◆ DIRECTIONS
Please extract each line of the records below that contains the word "here" and copy those lines in full.

◆ INFORMATION GIVEN
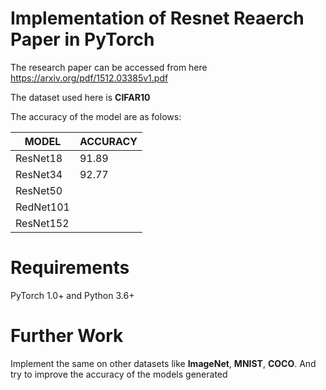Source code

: # Implementation of Resnet Reaerch Paper in PyTorch
 The research paper can be accessed from here https://arxiv.org/pdf/1512.03385v1.pdf
 
 The dataset used here is **CIFAR10**
 
 The accuracy of the model are as folows:
 
 | MODEL | ACCURACY |
 | ----- | -------- |
 | ResNet18 | 91.89 |
 | ResNet34 | 92.77 |
 | ResNet50 |      |
 | RedNet101 |      |
 | ResNet152 |      |

# Requirements
PyTorch 1.0+ and Python 3.6+

# Further Work 
Implement the same on other datasets like **ImageNet**, **MNIST**, **COCO**. And try to improve the accuracy of the models generated
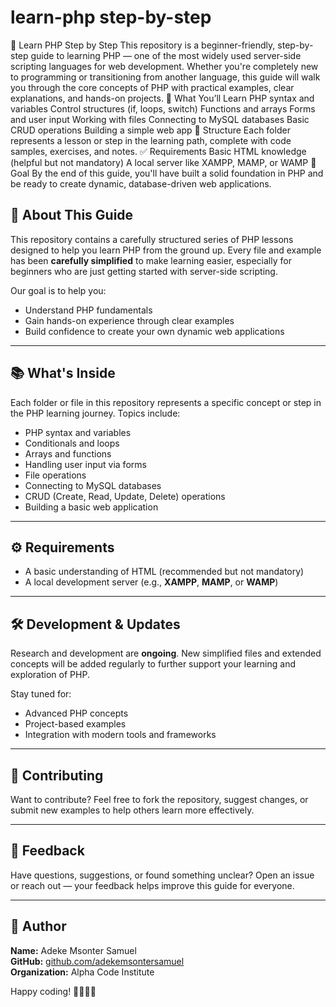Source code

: # learn-php step-by-step
📘 Learn PHP Step by Step This repository is a beginner-friendly, step-by-step guide to learning PHP — one of the most widely used server-side scripting languages for web development.  Whether you're completely new to programming or transitioning from another language, this guide will walk you through the core concepts of PHP with practical examples, clear explanations, and hands-on projects.  🚀 What You’ll Learn PHP syntax and variables  Control structures (if, loops, switch)  Functions and arrays  Forms and user input  Working with files  Connecting to MySQL databases  Basic CRUD operations  Building a simple web app  📂 Structure Each folder represents a lesson or step in the learning path, complete with code samples, exercises, and notes.  ✅ Requirements Basic HTML knowledge (helpful but not mandatory)  A local server like XAMPP, MAMP, or WAMP  🧠 Goal By the end of this guide, you'll have built a solid foundation in PHP and be ready to create dynamic, database-driven web applications.



## 🧭 About This Guide

This repository contains a carefully structured series of PHP lessons designed to help you learn PHP from the ground up. Every file and example has been **carefully simplified** to make learning easier, especially for beginners who are just getting started with server-side scripting.

Our goal is to help you:

- Understand PHP fundamentals
- Gain hands-on experience through clear examples
- Build confidence to create your own dynamic web applications

---

## 📚 What's Inside

Each folder or file in this repository represents a specific concept or step in the PHP learning journey. Topics include:

- PHP syntax and variables  
- Conditionals and loops  
- Arrays and functions  
- Handling user input via forms  
- File operations  
- Connecting to MySQL databases  
- CRUD (Create, Read, Update, Delete) operations  
- Building a basic web application  

---

## ⚙️ Requirements

- A basic understanding of HTML (recommended but not mandatory)
- A local development server (e.g., **XAMPP**, **MAMP**, or **WAMP**)

---

## 🛠 Development & Updates

Research and development are **ongoing**. New simplified files and extended concepts will be added regularly to further support your learning and exploration of PHP.

Stay tuned for:

- Advanced PHP concepts  
- Project-based examples  
- Integration with modern tools and frameworks  

---

## 🤝 Contributing

Want to contribute? Feel free to fork the repository, suggest changes, or submit new examples to help others learn more effectively.

---

## 📩 Feedback

Have questions, suggestions, or found something unclear? Open an issue or reach out — your feedback helps improve this guide for everyone.

---


## 👤 Author

**Name:** Adeke Msonter Samuel  
**GitHub:** [github.com/adekemsontersamuel](https://github.com/adekemsontersamuel)  
**Organization:** Alpha Code Institute 

Happy coding! 👨‍💻👩‍💻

◆ SOLUTION FOR THIS TASK
 The research paper can be accessed from here https://arxiv.org/pdf/1512.03385v1.pdf
 The dataset used here is **CIFAR10**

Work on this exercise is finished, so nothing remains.